Required action
Retype each of the entries below line for line, reproducing every character without alteration.

Saved data entries
========================================================================
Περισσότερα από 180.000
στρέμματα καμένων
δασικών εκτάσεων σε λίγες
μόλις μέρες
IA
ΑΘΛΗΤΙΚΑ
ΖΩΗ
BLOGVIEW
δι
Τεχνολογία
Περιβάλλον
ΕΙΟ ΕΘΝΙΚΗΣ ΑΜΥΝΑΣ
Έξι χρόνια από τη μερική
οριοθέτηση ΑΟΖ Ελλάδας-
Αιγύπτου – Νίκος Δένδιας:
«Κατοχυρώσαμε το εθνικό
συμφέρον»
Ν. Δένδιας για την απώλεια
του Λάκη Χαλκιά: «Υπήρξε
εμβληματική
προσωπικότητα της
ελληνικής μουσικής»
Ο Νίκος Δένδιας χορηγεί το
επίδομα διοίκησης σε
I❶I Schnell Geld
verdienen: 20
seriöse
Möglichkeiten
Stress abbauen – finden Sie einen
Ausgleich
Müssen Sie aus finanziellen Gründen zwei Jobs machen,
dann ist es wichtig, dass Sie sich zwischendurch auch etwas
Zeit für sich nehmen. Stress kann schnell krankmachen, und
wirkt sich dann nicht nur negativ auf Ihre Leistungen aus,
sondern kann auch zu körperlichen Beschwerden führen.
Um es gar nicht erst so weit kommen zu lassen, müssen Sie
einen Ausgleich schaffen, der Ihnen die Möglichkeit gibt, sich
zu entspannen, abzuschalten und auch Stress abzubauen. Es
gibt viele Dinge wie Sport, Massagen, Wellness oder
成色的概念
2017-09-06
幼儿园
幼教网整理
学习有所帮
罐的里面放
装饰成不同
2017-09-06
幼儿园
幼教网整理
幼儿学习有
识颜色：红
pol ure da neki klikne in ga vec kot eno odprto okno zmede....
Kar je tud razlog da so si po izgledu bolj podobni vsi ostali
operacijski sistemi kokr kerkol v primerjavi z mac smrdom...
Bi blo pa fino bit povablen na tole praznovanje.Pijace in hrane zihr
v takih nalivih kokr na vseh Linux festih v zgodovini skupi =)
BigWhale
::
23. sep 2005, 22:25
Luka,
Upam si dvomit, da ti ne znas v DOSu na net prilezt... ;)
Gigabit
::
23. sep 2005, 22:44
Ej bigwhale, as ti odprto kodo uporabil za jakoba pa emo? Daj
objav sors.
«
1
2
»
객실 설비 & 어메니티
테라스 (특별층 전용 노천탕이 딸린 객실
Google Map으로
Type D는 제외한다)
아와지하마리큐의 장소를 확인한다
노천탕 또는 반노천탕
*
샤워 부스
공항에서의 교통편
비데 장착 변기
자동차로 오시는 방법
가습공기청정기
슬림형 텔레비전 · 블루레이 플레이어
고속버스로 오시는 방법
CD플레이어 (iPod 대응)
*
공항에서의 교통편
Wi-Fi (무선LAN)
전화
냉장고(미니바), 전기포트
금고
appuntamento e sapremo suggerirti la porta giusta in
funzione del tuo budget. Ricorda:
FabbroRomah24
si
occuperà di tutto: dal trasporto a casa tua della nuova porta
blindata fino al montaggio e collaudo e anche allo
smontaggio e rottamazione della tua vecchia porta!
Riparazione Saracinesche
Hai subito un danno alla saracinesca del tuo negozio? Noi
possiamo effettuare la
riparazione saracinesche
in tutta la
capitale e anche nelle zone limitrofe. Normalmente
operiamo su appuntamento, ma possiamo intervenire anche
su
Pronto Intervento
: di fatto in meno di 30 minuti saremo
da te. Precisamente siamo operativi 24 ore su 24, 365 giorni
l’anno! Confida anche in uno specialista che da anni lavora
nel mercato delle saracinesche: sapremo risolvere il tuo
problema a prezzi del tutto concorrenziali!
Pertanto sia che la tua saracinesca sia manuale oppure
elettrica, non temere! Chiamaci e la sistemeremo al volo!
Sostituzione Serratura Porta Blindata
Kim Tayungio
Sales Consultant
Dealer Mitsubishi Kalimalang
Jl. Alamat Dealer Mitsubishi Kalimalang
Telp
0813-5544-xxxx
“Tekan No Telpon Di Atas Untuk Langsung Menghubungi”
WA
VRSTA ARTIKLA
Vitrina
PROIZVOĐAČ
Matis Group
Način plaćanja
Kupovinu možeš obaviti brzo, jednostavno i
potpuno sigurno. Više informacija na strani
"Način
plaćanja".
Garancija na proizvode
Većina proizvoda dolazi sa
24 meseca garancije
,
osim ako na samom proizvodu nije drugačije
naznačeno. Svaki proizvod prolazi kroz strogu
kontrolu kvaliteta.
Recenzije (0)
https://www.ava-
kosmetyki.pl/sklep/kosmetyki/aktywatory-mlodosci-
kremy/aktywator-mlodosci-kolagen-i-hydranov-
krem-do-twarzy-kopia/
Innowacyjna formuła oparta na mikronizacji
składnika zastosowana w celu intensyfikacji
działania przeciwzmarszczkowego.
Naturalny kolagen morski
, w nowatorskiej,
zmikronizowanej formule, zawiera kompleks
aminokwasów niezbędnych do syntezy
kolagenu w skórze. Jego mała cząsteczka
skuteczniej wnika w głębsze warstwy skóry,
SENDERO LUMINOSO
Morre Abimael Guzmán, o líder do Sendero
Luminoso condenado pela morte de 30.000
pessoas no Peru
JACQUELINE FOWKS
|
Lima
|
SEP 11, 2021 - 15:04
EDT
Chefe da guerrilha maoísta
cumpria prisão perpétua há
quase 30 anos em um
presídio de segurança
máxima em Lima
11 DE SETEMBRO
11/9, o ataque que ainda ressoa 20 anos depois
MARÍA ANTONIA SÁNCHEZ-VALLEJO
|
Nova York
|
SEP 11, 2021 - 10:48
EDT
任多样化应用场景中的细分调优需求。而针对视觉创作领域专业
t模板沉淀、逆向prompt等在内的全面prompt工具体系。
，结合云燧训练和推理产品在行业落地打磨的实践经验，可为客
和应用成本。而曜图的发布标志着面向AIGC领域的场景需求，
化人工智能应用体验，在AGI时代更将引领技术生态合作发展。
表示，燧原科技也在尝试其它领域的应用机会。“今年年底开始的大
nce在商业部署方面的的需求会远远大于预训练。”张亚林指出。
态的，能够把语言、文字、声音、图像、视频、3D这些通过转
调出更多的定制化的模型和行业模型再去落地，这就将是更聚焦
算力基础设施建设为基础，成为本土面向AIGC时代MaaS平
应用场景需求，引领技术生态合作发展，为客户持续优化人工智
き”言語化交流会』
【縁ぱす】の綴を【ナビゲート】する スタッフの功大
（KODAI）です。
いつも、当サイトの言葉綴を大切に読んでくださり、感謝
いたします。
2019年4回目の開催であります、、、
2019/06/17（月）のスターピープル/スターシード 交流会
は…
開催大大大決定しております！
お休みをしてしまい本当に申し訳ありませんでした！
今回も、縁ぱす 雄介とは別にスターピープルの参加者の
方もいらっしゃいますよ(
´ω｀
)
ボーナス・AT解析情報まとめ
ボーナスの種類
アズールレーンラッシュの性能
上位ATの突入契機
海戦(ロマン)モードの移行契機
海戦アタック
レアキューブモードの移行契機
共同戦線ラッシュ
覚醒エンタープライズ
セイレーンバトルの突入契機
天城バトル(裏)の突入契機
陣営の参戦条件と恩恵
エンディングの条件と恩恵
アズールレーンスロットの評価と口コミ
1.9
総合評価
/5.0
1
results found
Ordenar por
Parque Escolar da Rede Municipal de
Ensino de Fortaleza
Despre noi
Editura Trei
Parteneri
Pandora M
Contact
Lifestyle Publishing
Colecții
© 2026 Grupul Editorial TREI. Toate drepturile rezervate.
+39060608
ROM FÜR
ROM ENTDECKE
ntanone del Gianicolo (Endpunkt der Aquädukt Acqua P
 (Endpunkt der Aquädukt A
========================================================================
Reply to the exercise
Περισσότερα από 180.000
στρέμματα καμένων
δασικών εκτάσεων σε λίγες
μόλις μέρες
IA
ΑΘΛΗΤΙΚΑ
ΖΩΗ
BLOGVIEW
δι
Τεχνολογία
Περιβάλλον
ΕΙΟ ΕΘΝΙΚΗΣ ΑΜΥΝΑΣ
Έξι χρόνια από τη μερική
οριοθέτηση ΑΟΖ Ελλάδας-
Αιγύπτου – Νίκος Δένδιας:
«Κατοχυρώσαμε το εθνικό
συμφέρον»
Ν. Δένδιας για την απώλεια
του Λάκη Χαλκιά: «Υπήρξε
εμβληματική
προσωπικότητα της
ελληνικής μουσικής»
Ο Νίκος Δένδιας χορηγεί το
επίδομα διοίκησης σε
I❶I Schnell Geld
verdienen: 20
seriöse
Möglichkeiten
Stress abbauen – finden Sie einen
Ausgleich
Müssen Sie aus finanziellen Gründen zwei Jobs machen,
dann ist es wichtig, dass Sie sich zwischendurch auch etwas
Zeit für sich nehmen. Stress kann schnell krankmachen, und
wirkt sich dann nicht nur negativ auf Ihre Leistungen aus,
sondern kann auch zu körperlichen Beschwerden führen.
Um es gar nicht erst so weit kommen zu lassen, müssen Sie
einen Ausgleich schaffen, der Ihnen die Möglichkeit gibt, sich
zu entspannen, abzuschalten und auch Stress abzubauen. Es
gibt viele Dinge wie Sport, Massagen, Wellness oder
成色的概念
2017-09-06
幼儿园
幼教网整理
学习有所帮
罐的里面放
装饰成不同
2017-09-06
幼儿园
幼教网整理
幼儿学习有
识颜色：红
pol ure da neki klikne in ga vec kot eno odprto okno zmede....
Kar je tud razlog da so si po izgledu bolj podobni vsi ostali
operacijski sistemi kokr kerkol v primerjavi z mac smrdom...
Bi blo pa fino bit povablen na tole praznovanje.Pijace in hrane zihr
v takih nalivih kokr na vseh Linux festih v zgodovini skupi =)
BigWhale
::
23. sep 2005, 22:25
Luka,
Upam si dvomit, da ti ne znas v DOSu na net prilezt... ;)
Gigabit
::
23. sep 2005, 22:44
Ej bigwhale, as ti odprto kodo uporabil za jakoba pa emo? Daj
objav sors.
«
1
2
»
객실 설비 & 어메니티
테라스 (특별층 전용 노천탕이 딸린 객실
Google Map으로
Type D는 제외한다)
아와지하마리큐의 장소를 확인한다
노천탕 또는 반노천탕
*
샤워 부스
공항에서의 교통편
비데 장착 변기
자동차로 오시는 방법
가습공기청정기
슬림형 텔레비전 · 블루레이 플레이어
고속버스로 오시는 방법
CD플레이어 (iPod 대응)
*
공항에서의 교통편
Wi-Fi (무선LAN)
전화
냉장고(미니바), 전기포트
금고
appuntamento e sapremo suggerirti la porta giusta in
funzione del tuo budget. Ricorda:
FabbroRomah24
si
occuperà di tutto: dal trasporto a casa tua della nuova porta
blindata fino al montaggio e collaudo e anche allo
smontaggio e rottamazione della tua vecchia porta!
Riparazione Saracinesche
Hai subito un danno alla saracinesca del tuo negozio? Noi
possiamo effettuare la
riparazione saracinesche
in tutta la
capitale e anche nelle zone limitrofe. Normalmente
operiamo su appuntamento, ma possiamo intervenire anche
su
Pronto Intervento
: di fatto in meno di 30 minuti saremo
da te. Precisamente siamo operativi 24 ore su 24, 365 giorni
l’anno! Confida anche in uno specialista che da anni lavora
nel mercato delle saracinesche: sapremo risolvere il tuo
problema a prezzi del tutto concorrenziali!
Pertanto sia che la tua saracinesca sia manuale oppure
elettrica, non temere! Chiamaci e la sistemeremo al volo!
Sostituzione Serratura Porta Blindata
Kim Tayungio
Sales Consultant
Dealer Mitsubishi Kalimalang
Jl. Alamat Dealer Mitsubishi Kalimalang
Telp
0813-5544-xxxx
“Tekan No Telpon Di Atas Untuk Langsung Menghubungi”
WA
VRSTA ARTIKLA
Vitrina
PROIZVOĐAČ
Matis Group
Način plaćanja
Kupovinu možeš obaviti brzo, jednostavno i
potpuno sigurno. Više informacija na strani
"Način
plaćanja".
Garancija na proizvode
Većina proizvoda dolazi sa
24 meseca garancije
,
osim ako na samom proizvodu nije drugačije
naznačeno. Svaki proizvod prolazi kroz strogu
kontrolu kvaliteta.
Recenzije (0)
https://www.ava-
kosmetyki.pl/sklep/kosmetyki/aktywatory-mlodosci-
kremy/aktywator-mlodosci-kolagen-i-hydranov-
krem-do-twarzy-kopia/
Innowacyjna formuła oparta na mikronizacji
składnika zastosowana w celu intensyfikacji
działania przeciwzmarszczkowego.
Naturalny kolagen morski
, w nowatorskiej,
zmikronizowanej formule, zawiera kompleks
aminokwasów niezbędnych do syntezy
kolagenu w skórze. Jego mała cząsteczka
skuteczniej wnika w głębsze warstwy skóry,
SENDERO LUMINOSO
Morre Abimael Guzmán, o líder do Sendero
Luminoso condenado pela morte de 30.000
pessoas no Peru
JACQUELINE FOWKS
|
Lima
|
SEP 11, 2021 - 15:04
EDT
Chefe da guerrilha maoísta
cumpria prisão perpétua há
quase 30 anos em um
presídio de segurança
máxima em Lima
11 DE SETEMBRO
11/9, o ataque que ainda ressoa 20 anos depois
MARÍA ANTONIA SÁNCHEZ-VALLEJO
|
Nova York
|
SEP 11, 2021 - 10:48
EDT
任多样化应用场景中的细分调优需求。而针对视觉创作领域专业
t模板沉淀、逆向prompt等在内的全面prompt工具体系。
，结合云燧训练和推理产品在行业落地打磨的实践经验，可为客
和应用成本。而曜图的发布标志着面向AIGC领域的场景需求，
化人工智能应用体验，在AGI时代更将引领技术生态合作发展。
表示，燧原科技也在尝试其它领域的应用机会。“今年年底开始的大
nce在商业部署方面的的需求会远远大于预训练。”张亚林指出。
态的，能够把语言、文字、声音、图像、视频、3D这些通过转
调出更多的定制化的模型和行业模型再去落地，这就将是更聚焦
算力基础设施建设为基础，成为本土面向AIGC时代MaaS平
应用场景需求，引领技术生态合作发展，为客户持续优化人工智
き”言語化交流会』
【縁ぱす】の綴を【ナビゲート】する スタッフの功大
（KODAI）です。
いつも、当サイトの言葉綴を大切に読んでくださり、感謝
いたします。
2019年4回目の開催であります、、、
2019/06/17（月）のスターピープル/スターシード 交流会
は…
開催大大大決定しております！
お休みをしてしまい本当に申し訳ありませんでした！
今回も、縁ぱす 雄介とは別にスターピープルの参加者の
方もいらっしゃいますよ(
´ω｀
)
ボーナス・AT解析情報まとめ
ボーナスの種類
アズールレーンラッシュの性能
上位ATの突入契機
海戦(ロマン)モードの移行契機
海戦アタック
レアキューブモードの移行契機
共同戦線ラッシュ
覚醒エンタープライズ
セイレーンバトルの突入契機
天城バトル(裏)の突入契機
陣営の参戦条件と恩恵
エンディングの条件と恩恵
アズールレーンスロットの評価と口コミ
1.9
総合評価
/5.0
1
results found
Ordenar por
Parque Escolar da Rede Municipal de
Ensino de Fortaleza
Despre noi
Editura Trei
Parteneri
Pandora M
Contact
Lifestyle Publishing
Colecții
© 2026 Grupul Editorial TREI. Toate drepturile rezervate.
+39060608
ROM FÜR
ROM ENTDECKE
ntanone del Gianicolo (Endpunkt der Aquädukt Acqua P
 (Endpunkt der Aquädukt A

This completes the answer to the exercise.